Consider the following (made up) example snippet:
import torch
measure = torch.nn.MSELoss()
x = torch.tensor([1, 0], dtype=torch.float64)
t = torch.eye(2, dtype=torch.float64, requires_grad=True)
a = torch.ones(2, dtype=torch.float64, requires_grad=True)
y = t @ a
for __ in range(2):
x_out = t @ (x + y) # Raises `RuntimeError` later on.
# x_out = t @ (x + t @ a) # Works fine.
loss = measure(x_out, x)
loss.backward()
During the second iteration of the for
loop the loss.backward()
raises the following exception:
RuntimeError: Trying to backward through the graph a second time, but the buffers have already been freed. Specify retain_graph=True when calling backward the first time.
I am not sure why this happens since in every iteration I create a new computational graph by redefining x_out
and loss
. What is reused in every iteration is the y
tensor and when I replace y
with its original expression t @ a
then the code runs without error.
So I suppose that by reusing y
among the iterations that part of the graph is shared and reused. However the underlying mechanism is not really clear to me. I thought that the first call to loss.backward()
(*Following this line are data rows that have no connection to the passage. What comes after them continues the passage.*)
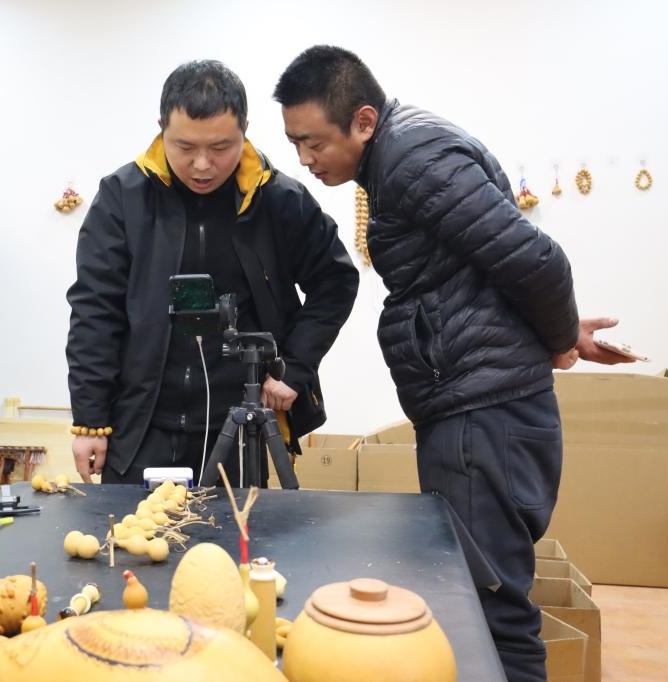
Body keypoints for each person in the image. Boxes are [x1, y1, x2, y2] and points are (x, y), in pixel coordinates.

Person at [273, 45, 632, 682]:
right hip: (478, 406)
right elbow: (494, 267)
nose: (304, 158)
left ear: (362, 121)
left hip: (480, 415)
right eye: (294, 143)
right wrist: (558, 330)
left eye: (313, 142)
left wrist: (558, 341)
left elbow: (539, 262)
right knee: (480, 602)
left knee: (489, 615)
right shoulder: (403, 151)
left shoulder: (411, 160)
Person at [66, 60, 359, 487]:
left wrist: (294, 368)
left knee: (239, 532)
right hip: (139, 425)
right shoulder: (122, 198)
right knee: (133, 531)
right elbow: (95, 310)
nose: (202, 165)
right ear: (161, 129)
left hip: (240, 427)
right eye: (185, 147)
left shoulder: (279, 200)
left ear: (244, 131)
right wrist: (90, 421)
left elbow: (335, 282)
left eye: (221, 147)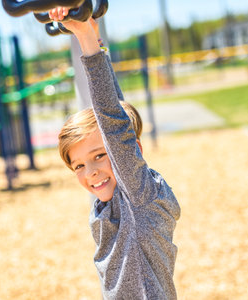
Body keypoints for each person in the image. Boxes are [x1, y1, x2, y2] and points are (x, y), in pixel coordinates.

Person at [52, 7, 181, 300]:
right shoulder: (115, 197)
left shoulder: (140, 197)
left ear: (132, 150)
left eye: (99, 155)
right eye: (79, 165)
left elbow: (114, 121)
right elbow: (119, 112)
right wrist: (96, 42)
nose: (91, 172)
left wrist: (85, 37)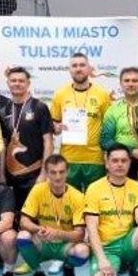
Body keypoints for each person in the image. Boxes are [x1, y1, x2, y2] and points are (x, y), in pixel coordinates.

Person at [85, 144, 138, 276]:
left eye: (124, 160)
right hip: (107, 249)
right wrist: (102, 259)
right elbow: (92, 229)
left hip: (128, 244)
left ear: (129, 163)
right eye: (115, 161)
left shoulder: (136, 186)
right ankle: (118, 266)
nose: (120, 164)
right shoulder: (94, 188)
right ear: (107, 163)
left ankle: (137, 269)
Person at [17, 155, 90, 276]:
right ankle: (38, 273)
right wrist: (38, 229)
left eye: (61, 172)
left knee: (83, 251)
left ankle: (68, 268)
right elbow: (23, 221)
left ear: (68, 172)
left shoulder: (78, 196)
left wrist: (57, 233)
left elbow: (80, 234)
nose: (58, 177)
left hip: (65, 245)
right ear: (46, 173)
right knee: (23, 236)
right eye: (53, 172)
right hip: (43, 241)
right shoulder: (38, 190)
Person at [51, 53, 112, 192]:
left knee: (95, 200)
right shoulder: (60, 94)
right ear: (69, 70)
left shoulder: (102, 94)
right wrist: (56, 128)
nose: (78, 69)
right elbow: (53, 124)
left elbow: (109, 127)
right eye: (74, 65)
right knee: (70, 201)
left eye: (82, 65)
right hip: (69, 159)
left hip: (95, 160)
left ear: (89, 68)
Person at [0, 67, 55, 212]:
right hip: (10, 177)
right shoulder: (4, 110)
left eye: (21, 81)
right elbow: (3, 145)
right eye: (13, 81)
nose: (17, 83)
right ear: (8, 83)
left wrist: (44, 173)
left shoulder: (40, 107)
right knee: (12, 218)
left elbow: (48, 141)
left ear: (28, 83)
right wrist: (1, 175)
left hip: (34, 175)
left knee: (32, 218)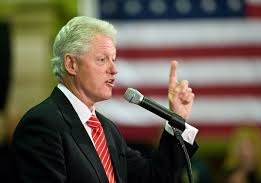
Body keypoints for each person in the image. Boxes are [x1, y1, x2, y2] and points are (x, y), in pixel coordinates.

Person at [12, 16, 199, 183]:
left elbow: (155, 177)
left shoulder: (106, 129)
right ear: (71, 64)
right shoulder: (43, 124)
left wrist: (177, 119)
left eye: (114, 59)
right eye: (102, 59)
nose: (114, 69)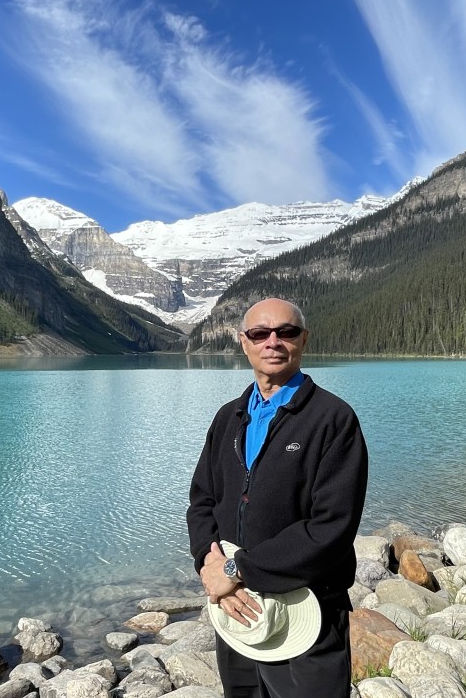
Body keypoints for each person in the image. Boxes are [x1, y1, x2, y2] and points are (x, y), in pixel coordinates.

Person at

should detach the graph and so subsequent iterations should build a new one? But apparently the sub-graph y = t @ a
is reused in the following iterations (which makes sense since I don’t provide information about that part anymore). So for the above example, which graph is actually being built and what parts of it are freed again upon calling loss.backward()
?
My second question is, In order to make the above example work without recomputing t @ a
at every iteration, what is the preferred way of dealing with the problem? Should I specify retain_graph=True
? However I don’t want to retain the full graph, since the “tail” is rebuilt on every iteration. Also I read in this topic that a graph will be freed when the corresponding output variables run out of scope (when their reference count drops to zero) and since for loss
that happens at every iteration I would expect the whole graph to be rebuilt on every iteration. According to the error message that doesn’t seem the case though. The y
variable never runs out of scope, so does that mean that the sub-graph corresponding to y = t @ a
is not freed? And how can I free this (sub-) graph manually then (after the loop)?
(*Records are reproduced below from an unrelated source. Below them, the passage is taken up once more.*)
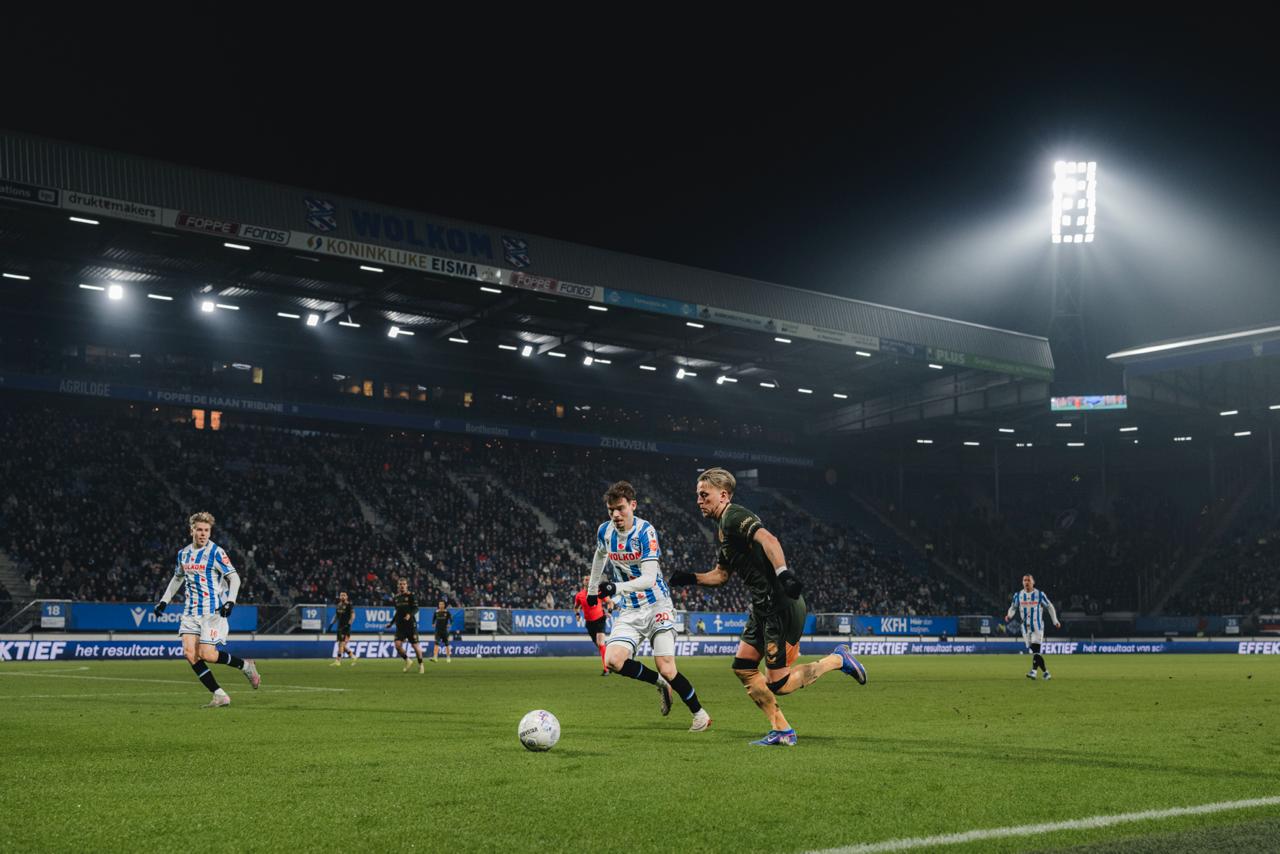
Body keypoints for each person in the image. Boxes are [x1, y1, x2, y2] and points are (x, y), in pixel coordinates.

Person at [669, 468, 865, 746]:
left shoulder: (735, 516)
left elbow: (768, 539)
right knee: (744, 667)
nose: (699, 501)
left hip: (779, 606)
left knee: (779, 684)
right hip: (762, 608)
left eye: (704, 495)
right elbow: (721, 575)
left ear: (723, 495)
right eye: (697, 496)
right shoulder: (724, 529)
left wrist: (783, 574)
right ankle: (782, 730)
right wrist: (690, 578)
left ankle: (837, 660)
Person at [588, 481, 711, 732]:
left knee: (666, 666)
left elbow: (649, 578)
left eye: (621, 508)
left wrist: (615, 588)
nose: (615, 515)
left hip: (657, 605)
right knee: (613, 660)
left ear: (632, 505)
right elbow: (599, 556)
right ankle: (659, 684)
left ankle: (700, 714)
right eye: (611, 510)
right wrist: (592, 592)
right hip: (630, 610)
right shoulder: (605, 531)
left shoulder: (646, 531)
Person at [153, 511, 260, 707]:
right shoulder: (183, 554)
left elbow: (234, 577)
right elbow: (177, 578)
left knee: (207, 655)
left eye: (207, 530)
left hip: (212, 613)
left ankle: (245, 665)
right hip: (190, 612)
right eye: (199, 530)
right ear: (191, 531)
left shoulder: (216, 552)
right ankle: (219, 695)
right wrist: (164, 601)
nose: (203, 534)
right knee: (189, 653)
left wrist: (230, 601)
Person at [1006, 574, 1061, 680]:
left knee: (1036, 649)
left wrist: (1055, 621)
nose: (1026, 582)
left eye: (1029, 580)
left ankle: (1034, 672)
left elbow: (1049, 606)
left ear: (1033, 582)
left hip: (1037, 626)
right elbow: (1013, 607)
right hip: (1025, 628)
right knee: (1034, 651)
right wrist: (1009, 615)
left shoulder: (1039, 594)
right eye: (1024, 580)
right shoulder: (1018, 595)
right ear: (1022, 582)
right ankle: (1046, 672)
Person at [573, 575, 610, 675]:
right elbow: (576, 607)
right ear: (583, 582)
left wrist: (609, 611)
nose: (587, 581)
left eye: (589, 579)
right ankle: (609, 660)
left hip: (600, 619)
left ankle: (606, 669)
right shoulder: (579, 595)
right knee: (599, 645)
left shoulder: (598, 592)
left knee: (601, 643)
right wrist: (577, 614)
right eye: (586, 579)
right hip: (589, 623)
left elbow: (610, 602)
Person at [386, 578, 424, 673]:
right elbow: (397, 613)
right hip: (400, 626)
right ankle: (408, 660)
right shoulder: (396, 598)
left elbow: (416, 608)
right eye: (400, 584)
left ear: (407, 585)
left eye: (404, 584)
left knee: (415, 647)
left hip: (411, 625)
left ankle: (421, 664)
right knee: (397, 645)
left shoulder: (411, 596)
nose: (402, 585)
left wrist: (409, 615)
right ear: (398, 586)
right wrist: (391, 623)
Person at [329, 591, 357, 666]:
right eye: (341, 595)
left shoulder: (349, 605)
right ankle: (352, 656)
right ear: (339, 597)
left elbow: (353, 615)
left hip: (346, 627)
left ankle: (338, 661)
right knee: (341, 645)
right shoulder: (338, 605)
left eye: (344, 595)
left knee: (341, 644)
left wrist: (349, 624)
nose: (343, 597)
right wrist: (331, 624)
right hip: (339, 627)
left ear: (347, 597)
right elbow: (336, 616)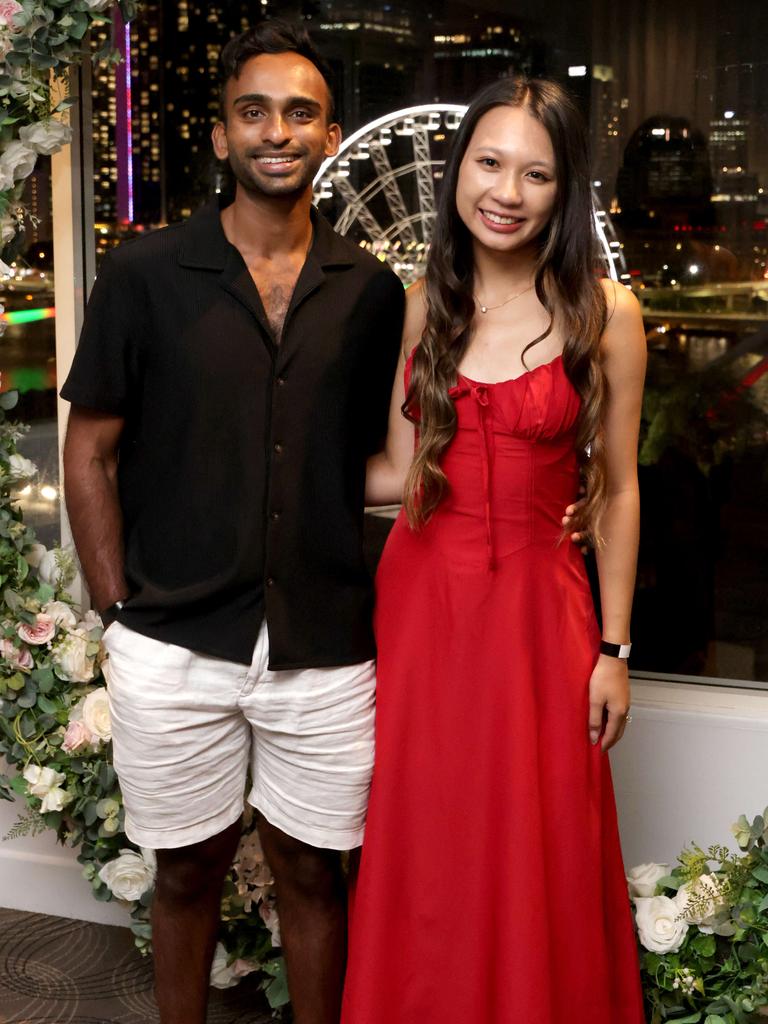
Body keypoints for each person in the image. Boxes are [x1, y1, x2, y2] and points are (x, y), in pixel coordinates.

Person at [60, 21, 405, 1024]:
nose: (276, 130)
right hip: (172, 637)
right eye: (254, 110)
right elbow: (87, 450)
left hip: (325, 643)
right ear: (220, 136)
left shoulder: (370, 289)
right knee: (184, 870)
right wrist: (117, 608)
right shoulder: (144, 274)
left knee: (312, 872)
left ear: (330, 132)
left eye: (300, 111)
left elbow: (380, 457)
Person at [341, 77, 647, 1023]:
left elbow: (622, 491)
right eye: (489, 163)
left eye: (537, 173)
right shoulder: (422, 302)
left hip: (539, 623)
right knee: (430, 843)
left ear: (566, 192)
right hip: (423, 612)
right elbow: (398, 475)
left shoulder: (608, 312)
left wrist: (614, 650)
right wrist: (251, 467)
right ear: (459, 172)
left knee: (537, 841)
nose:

My third question is if someone could explain the details about graph creation and graph (buffer) freeing. According to the error message torch is aware of the fact that I want to reuse a (part of the) graph however it already freed the relevant resources. So what information does torch use in order to evaluate the structure of graphs (I suppose it’s .grad_fn
) and what resources are allocated and then freed during backpropagation?